Ahora tenía crema de mantequilla por toda la cara. Cuando respiró y aspiró aire, la crema fue absorbida por sus fosas nasales.
Abrió los ojos avergonzada. Su rostro estaba completamente cubierto de crema, solo su par de ojos oscuros eran visibles. Se veía extremadamente patética.
Baby Chu y su madre se miraron con un entendimiento tácito.
Gu Jinglian miró a la pareja de madre e hijo. Su rostro originalmente frío e indiferente en realidad se quebró un poco. Rompió en una sonrisa y luego comenzó a reírse.
¡Decir ah! Por alguna razón, en el momento en que sonrió, su rostro se iluminó y parecía incluso más brillante que la luz del sol fuera de la ventana. ¡Era como si el mundo entero estuviera bañado por la luz del sol!

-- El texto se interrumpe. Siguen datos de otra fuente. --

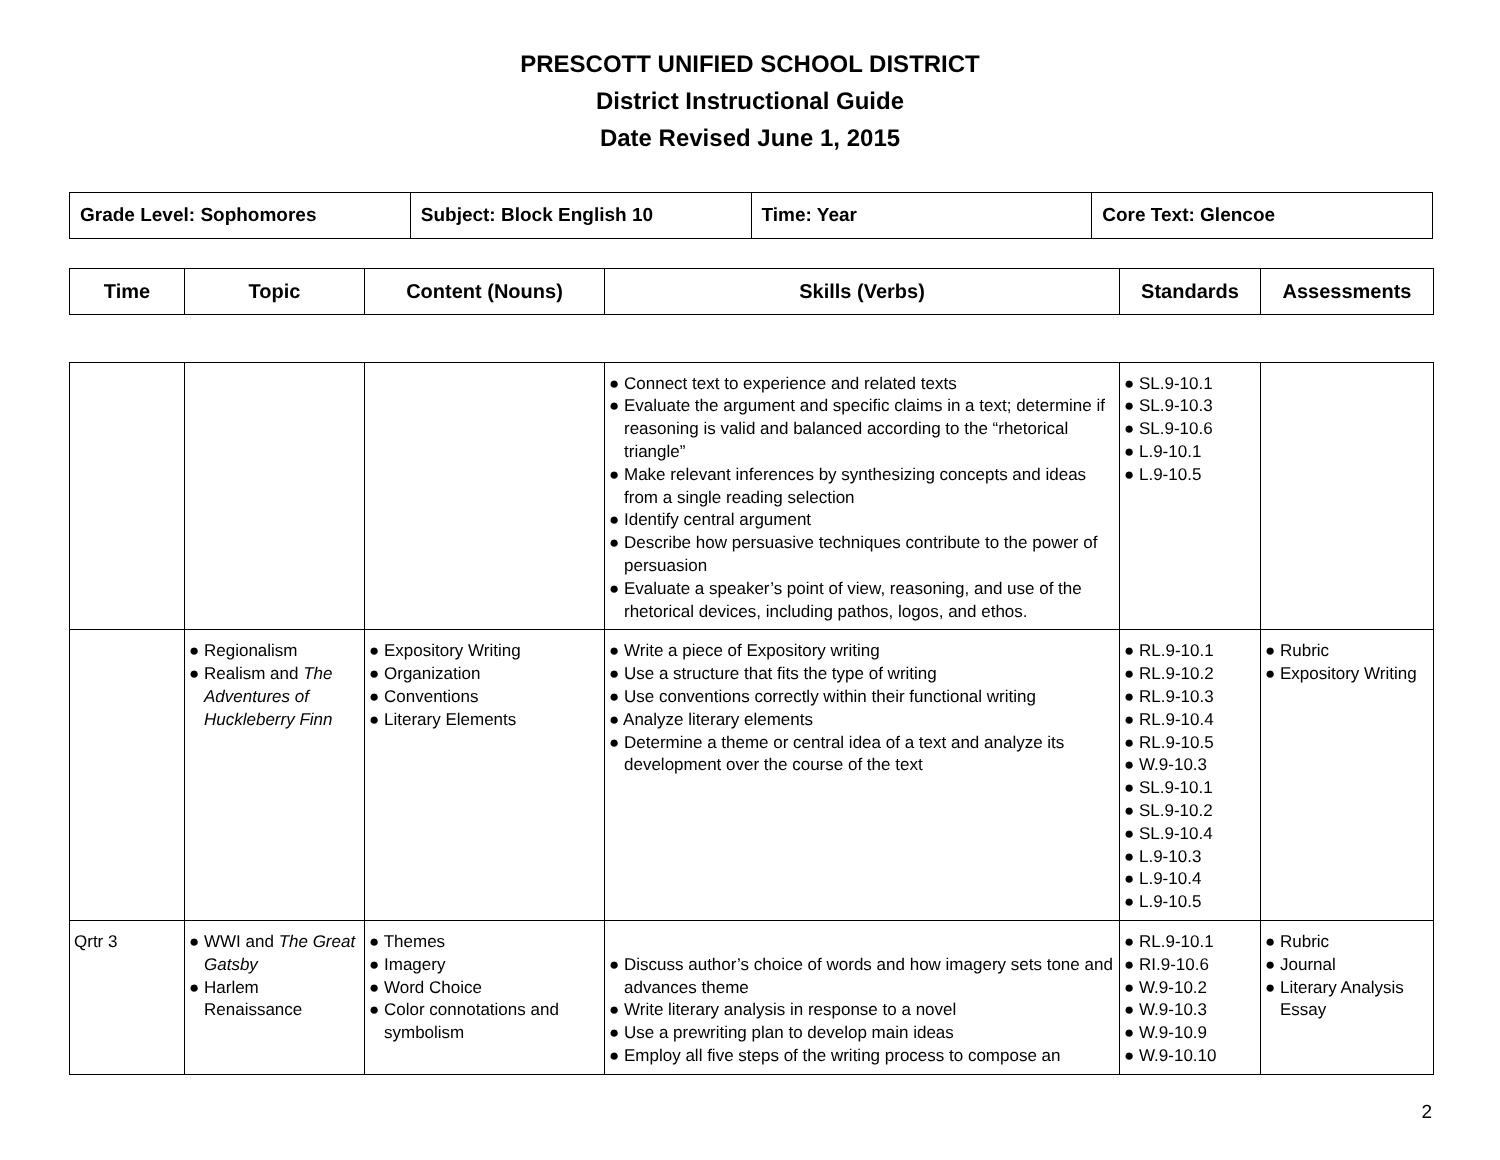PRESCOTT UNIFIED SCHOOL DISTRICT
District Instructional Guide
Date Revised June 1, 2015
| Grade Level: Sophomores | Subject: Block English 10 | Time: Year | Core Text: Glencoe |
| Time | Topic | Content (Nouns) | Skills (Verbs) | Standards | Assessments |
| --- | --- | --- | --- | --- | --- |
| | | | ● Connect text to experience and related texts ● Evaluate the argument and specific claims in a text; determine if reasoning is valid and balanced according to the “rhetorical triangle” ● Make relevant inferences by synthesizing concepts and ideas from a single reading selection ● Identify central argument ● Describe how persuasive techniques contribute to the power of persuasion ● Evaluate a speaker’s point of view, reasoning, and use of the rhetorical devices, including pathos, logos, and ethos. | ● SL.9-10.1 ● SL.9-10.3 ● SL.9-10.6 ● L.9-10.1 ● L.9-10.5 | |
| | ● Regionalism ● Realism and The Adventures of Huckleberry Finn | ● Expository Writing ● Organization ● Conventions ● Literary Elements | ● Write a piece of Expository writing ● Use a structure that fits the type of writing ● Use conventions correctly within their functional writing ● Analyze literary elements ● Determine a theme or central idea of a text and analyze its development over the course of the text | ● RL.9-10.1 ● RL.9-10.2 ● RL.9-10.3 ● RL.9-10.4 ● RL.9-10.5 ● W.9-10.3 ● SL.9-10.1 ● SL.9-10.2 ● SL.9-10.4 ● L.9-10.3 ● L.9-10.4 ● L.9-10.5 | ● Rubric ● Expository Writing |
| Qrtr 3 | ● WWI and The Great Gatsby ● Harlem Renaissance | ● Themes ● Imagery ● Word Choice ● Color connotations and symbolism | ● Discuss author’s choice of words and how imagery sets tone and advances theme ● Write literary analysis in response to a novel ● Use a prewriting plan to develop main ideas ● Employ all five steps of the writing process to compose an | ● RL.9-10.1 ● RI.9-10.6 ● W.9-10.2 ● W.9-10.3 ● W.9-10.9 ● W.9-10.10 | ● Rubric ● Journal ● Literary Analysis Essay |
2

Gu JInglian era un hombre guapo, pero por lo general era reservado y serio. Pocas veces lo había visto sonreír. A pesar de que hubo momentos en los que curvaba los labios en una sonrisa fría, ¡inevitablemente ponía nerviosa a la gente y les daba escalofríos! Sin embargo, ahora se estaba riendo desde el fondo de su corazón, ¡y estaba tan resplandeciente como la galaxia! ¡Resultó que la risa de un hombre podía ser algo tan encantador!
Chu He estaba atónito.
Sin embargo, Baby Chu reaccionó de inmediato y señaló a Gu Jinglian con incredulidad. «¡Papá se está riendo!» Esta también fue la primera vez que vio reír a Gu Jinglian, y estaba extremadamente emocionado.
El rostro de Gu Jinglian volvió a su expresión fría habitual de inmediato, mientras miraba al niño.
Baby Chu inmediatamente se quejó: “¡Papá, te ves muy bien cuando te ríes! ¿Por qué siempre eres como un anciano? ¡Deberías reírte más a menudo!”
«¡Cállate!»
Gu Jinglian se puso de pie de repente y dijo: «¡Voy a volver al estudio!» Con eso, se dio la vuelta, su expresión volvió a tomar su habitual frialdad mientras se marchaba rápidamente.
Chu He y Baby Chu se miraron y sonrieron.
«¡Niño malo!» Chu Se pellizcó el puente de la nariz con cariño y por un momento, Baby Chu parecía que iba a arrojarse a sus brazos.
«¡Quédate donde estás!» Advirtió al niño, pero antes de que pudiera esquivar, ¡Baby Chu ya había saltado a sus brazos y la había frotado con crema!
«¡Bebé Chu!»
Cuando los niños vieron esto, se contagiaron del ambiente cálido y alegre y se echaron a reír.
…
Por la tarde, los niños estaban cansados de jugar y se sentían mucho más tranquilos.
A las 4 de la tarde, los padres llegaron gradualmente para llevar a sus hijos a casa.
Cuando llegó el momento de irse a casa, muchos niños se mostraron reacios a irse. Se pararon en la puerta y se despidieron de Baby Chu de mala gana, claramente no querían irse.
Cuando los niños regresaron con sus padres, describieron con entusiasmo los eventos interesantes que habían sucedido en la fiesta.
A las 6 de la tarde, excepto Sheng’er, todos los niños se habían ido a casa. Sheng’er estaba cansada de jugar y se había quedado dormida en la habitación de invitados abrazando el juguete de peluche de Baby Chu. Los cielos se oscurecieron gradualmente, sin embargo, cuando llegó la noche, la madre de Sheng’er aún no había aparecido.
Chu no pudo evitar sentirse un poco preocupado. Hizo algunas llamadas a la madre de Sheng’er, pero su teléfono estaba apagado. Cuando Sheng’er se despertó y vio que su madre no había aparecido para llevarla a casa, ¡estaba un poco molesta!
Aunque le gustaba mucho la casa de Baby Chu y quería jugar un poco más, ya era tarde y su madre aún no había llegado. ¡Por lo tanto, la niña se sintió un poco impotente! Cuando Chu He entró en la habitación de invitados, Sheng’er se acercó a ella y le preguntó ansiosamente: «¿Mami respondió tu llamada?»
“No…” Chu He explicó rápidamente: “El teléfono estaba apagado. ¡Podría estar sin batería!”